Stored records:
*** Block opens ***

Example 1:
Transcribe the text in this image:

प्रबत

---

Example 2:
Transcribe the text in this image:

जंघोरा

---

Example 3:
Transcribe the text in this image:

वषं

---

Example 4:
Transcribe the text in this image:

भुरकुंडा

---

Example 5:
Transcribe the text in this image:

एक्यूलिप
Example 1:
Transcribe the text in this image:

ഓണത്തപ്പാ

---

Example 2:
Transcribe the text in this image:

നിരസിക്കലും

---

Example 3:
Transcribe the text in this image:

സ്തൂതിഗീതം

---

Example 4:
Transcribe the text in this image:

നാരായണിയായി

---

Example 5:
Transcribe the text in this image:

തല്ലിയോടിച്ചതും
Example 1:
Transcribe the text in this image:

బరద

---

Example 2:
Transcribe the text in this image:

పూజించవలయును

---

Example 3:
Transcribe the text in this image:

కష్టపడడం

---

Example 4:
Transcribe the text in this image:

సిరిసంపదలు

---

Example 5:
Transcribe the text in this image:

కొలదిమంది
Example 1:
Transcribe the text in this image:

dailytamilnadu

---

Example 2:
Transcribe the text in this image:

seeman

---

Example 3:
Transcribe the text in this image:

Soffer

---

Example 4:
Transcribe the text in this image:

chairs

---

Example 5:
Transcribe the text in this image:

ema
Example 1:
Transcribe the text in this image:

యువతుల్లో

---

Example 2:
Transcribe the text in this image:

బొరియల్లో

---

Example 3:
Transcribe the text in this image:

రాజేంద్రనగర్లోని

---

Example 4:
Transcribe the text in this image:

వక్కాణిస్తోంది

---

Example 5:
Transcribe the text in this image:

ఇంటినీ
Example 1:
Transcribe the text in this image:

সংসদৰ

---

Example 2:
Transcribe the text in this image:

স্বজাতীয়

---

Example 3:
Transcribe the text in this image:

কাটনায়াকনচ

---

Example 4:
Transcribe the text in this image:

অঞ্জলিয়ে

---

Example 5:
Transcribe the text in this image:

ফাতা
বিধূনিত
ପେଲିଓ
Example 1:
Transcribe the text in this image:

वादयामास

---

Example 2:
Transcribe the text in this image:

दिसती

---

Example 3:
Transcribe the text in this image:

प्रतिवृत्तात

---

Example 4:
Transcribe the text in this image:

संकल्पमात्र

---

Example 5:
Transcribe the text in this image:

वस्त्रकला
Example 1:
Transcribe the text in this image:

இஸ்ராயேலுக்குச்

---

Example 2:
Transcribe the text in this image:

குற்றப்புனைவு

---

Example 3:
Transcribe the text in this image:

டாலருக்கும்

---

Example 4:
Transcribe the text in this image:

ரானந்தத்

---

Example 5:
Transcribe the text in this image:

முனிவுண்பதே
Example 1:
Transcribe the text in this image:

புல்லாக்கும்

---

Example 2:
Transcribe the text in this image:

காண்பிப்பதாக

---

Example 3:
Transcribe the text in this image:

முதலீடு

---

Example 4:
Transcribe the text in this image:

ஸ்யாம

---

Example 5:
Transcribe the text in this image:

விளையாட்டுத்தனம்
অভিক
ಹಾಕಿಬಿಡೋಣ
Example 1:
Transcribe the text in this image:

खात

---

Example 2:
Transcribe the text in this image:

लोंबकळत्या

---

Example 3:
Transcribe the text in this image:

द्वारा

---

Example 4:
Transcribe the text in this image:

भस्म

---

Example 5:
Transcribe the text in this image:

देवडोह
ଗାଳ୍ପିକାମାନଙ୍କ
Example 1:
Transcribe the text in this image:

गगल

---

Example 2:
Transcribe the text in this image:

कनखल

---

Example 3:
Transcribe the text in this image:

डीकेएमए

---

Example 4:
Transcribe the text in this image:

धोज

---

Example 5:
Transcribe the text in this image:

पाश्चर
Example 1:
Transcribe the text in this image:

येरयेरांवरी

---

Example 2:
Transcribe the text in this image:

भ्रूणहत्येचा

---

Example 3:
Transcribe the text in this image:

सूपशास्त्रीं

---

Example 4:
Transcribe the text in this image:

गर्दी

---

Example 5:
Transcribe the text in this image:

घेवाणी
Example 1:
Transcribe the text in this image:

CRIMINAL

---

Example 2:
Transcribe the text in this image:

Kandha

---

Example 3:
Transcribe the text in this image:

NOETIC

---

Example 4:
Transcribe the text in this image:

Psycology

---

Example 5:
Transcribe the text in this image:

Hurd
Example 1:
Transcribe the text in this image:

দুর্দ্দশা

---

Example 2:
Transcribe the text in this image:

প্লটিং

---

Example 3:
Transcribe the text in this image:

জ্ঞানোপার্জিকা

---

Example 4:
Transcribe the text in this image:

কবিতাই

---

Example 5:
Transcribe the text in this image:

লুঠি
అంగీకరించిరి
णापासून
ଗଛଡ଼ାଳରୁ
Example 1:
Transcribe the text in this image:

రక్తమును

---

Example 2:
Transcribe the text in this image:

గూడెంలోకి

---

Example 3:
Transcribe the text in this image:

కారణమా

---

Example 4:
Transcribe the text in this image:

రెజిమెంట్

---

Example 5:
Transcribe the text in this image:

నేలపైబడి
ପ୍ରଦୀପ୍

*** Block closes ***

Your task is to repeat every entry exactly.

Example 1:
Transcribe the text in this image:

प्रबत

---

Example 2:
Transcribe the text in this image:

जंघोरा

---

Example 3:
Transcribe the text in this image:

वषं

---

Example 4:
Transcribe the text in this image:

भुरकुंडा

---

Example 5:
Transcribe the text in this image:

एक्यूलिप
Example 1:
Transcribe the text in this image:

ഓണത്തപ്പാ

---

Example 2:
Transcribe the text in this image:

നിരസിക്കലും

---

Example 3:
Transcribe the text in this image:

സ്തൂതിഗീതം

---

Example 4:
Transcribe the text in this image:

നാരായണിയായി

---

Example 5:
Transcribe the text in this image:

തല്ലിയോടിച്ചതും
Example 1:
Transcribe the text in this image:

బరద

---

Example 2:
Transcribe the text in this image:

పూజించవలయును

---

Example 3:
Transcribe the text in this image:

కష్టపడడం

---

Example 4:
Transcribe the text in this image:

సిరిసంపదలు

---

Example 5:
Transcribe the text in this image:

కొలదిమంది
Example 1:
Transcribe the text in this image:

dailytamilnadu

---

Example 2:
Transcribe the text in this image:

seeman

---

Example 3:
Transcribe the text in this image:

Soffer

---

Example 4:
Transcribe the text in this image:

chairs

---

Example 5:
Transcribe the text in this image:

ema
Example 1:
Transcribe the text in this image:

యువతుల్లో

---

Example 2:
Transcribe the text in this image:

బొరియల్లో

---

Example 3:
Transcribe the text in this image:

రాజేంద్రనగర్లోని

---

Example 4:
Transcribe the text in this image:

వక్కాణిస్తోంది

---

Example 5:
Transcribe the text in this image:

ఇంటినీ
Example 1:
Transcribe the text in this image:

সংসদৰ

---

Example 2:
Transcribe the text in this image:

স্বজাতীয়

---

Example 3:
Transcribe the text in this image:

কাটনায়াকনচ

---

Example 4:
Transcribe the text in this image:

অঞ্জলিয়ে

---

Example 5:
Transcribe the text in this image:

ফাতা
বিধূনিত
ପେଲିଓ
Example 1:
Transcribe the text in this image:

वादयामास

---

Example 2:
Transcribe the text in this image:

दिसती

---

Example 3:
Transcribe the text in this image:

प्रतिवृत्तात

---

Example 4:
Transcribe the text in this image:

संकल्पमात्र

---

Example 5:
Transcribe the text in this image:

वस्त्रकला
Example 1:
Transcribe the text in this image:

இஸ்ராயேலுக்குச்

---

Example 2:
Transcribe the text in this image:

குற்றப்புனைவு

---

Example 3:
Transcribe the text in this image:

டாலருக்கும்

---

Example 4:
Transcribe the text in this image:

ரானந்தத்

---

Example 5:
Transcribe the text in this image:

முனிவுண்பதே
Example 1:
Transcribe the text in this image:

புல்லாக்கும்

---

Example 2:
Transcribe the text in this image:

காண்பிப்பதாக

---

Example 3:
Transcribe the text in this image:

முதலீடு

---

Example 4:
Transcribe the text in this image:

ஸ்யாம

---

Example 5:
Transcribe the text in this image:

விளையாட்டுத்தனம்
অভিক
ಹಾಕಿಬಿಡೋಣ
Example 1:
Transcribe the text in this image:

खात

---

Example 2:
Transcribe the text in this image:

लोंबकळत्या

---

Example 3:
Transcribe the text in this image:

द्वारा

---

Example 4:
Transcribe the text in this image:

भस्म

---

Example 5:
Transcribe the text in this image:

देवडोह
ଗାଳ୍ପିକାମାନଙ୍କ
Example 1:
Transcribe the text in this image:

गगल

---

Example 2:
Transcribe the text in this image:

कनखल

---

Example 3:
Transcribe the text in this image:

डीकेएमए

---

Example 4:
Transcribe the text in this image:

धोज

---

Example 5:
Transcribe the text in this image:

पाश्चर
Example 1:
Transcribe the text in this image:

येरयेरांवरी

---

Example 2:
Transcribe the text in this image:

भ्रूणहत्येचा

---

Example 3:
Transcribe the text in this image:

सूपशास्त्रीं

---

Example 4:
Transcribe the text in this image:

गर्दी

---

Example 5:
Transcribe the text in this image:

घेवाणी
Example 1:
Transcribe the text in this image:

CRIMINAL

---

Example 2:
Transcribe the text in this image:

Kandha

---

Example 3:
Transcribe the text in this image:

NOETIC

---

Example 4:
Transcribe the text in this image:

Psycology

---

Example 5:
Transcribe the text in this image:

Hurd
Example 1:
Transcribe the text in this image:

দুর্দ্দশা

---

Example 2:
Transcribe the text in this image:

প্লটিং

---

Example 3:
Transcribe the text in this image:

জ্ঞানোপার্জিকা

---

Example 4:
Transcribe the text in this image:

কবিতাই

---

Example 5:
Transcribe the text in this image:

লুঠি
అంగీకరించిరి
णापासून
ଗଛଡ଼ାଳରୁ
Example 1:
Transcribe the text in this image:

రక్తమును

---

Example 2:
Transcribe the text in this image:

గూడెంలోకి

---

Example 3:
Transcribe the text in this image:

కారణమా

---

Example 4:
Transcribe the text in this image:

రెజిమెంట్

---

Example 5:
Transcribe the text in this image:

నేలపైబడి
ପ୍ରଦୀପ୍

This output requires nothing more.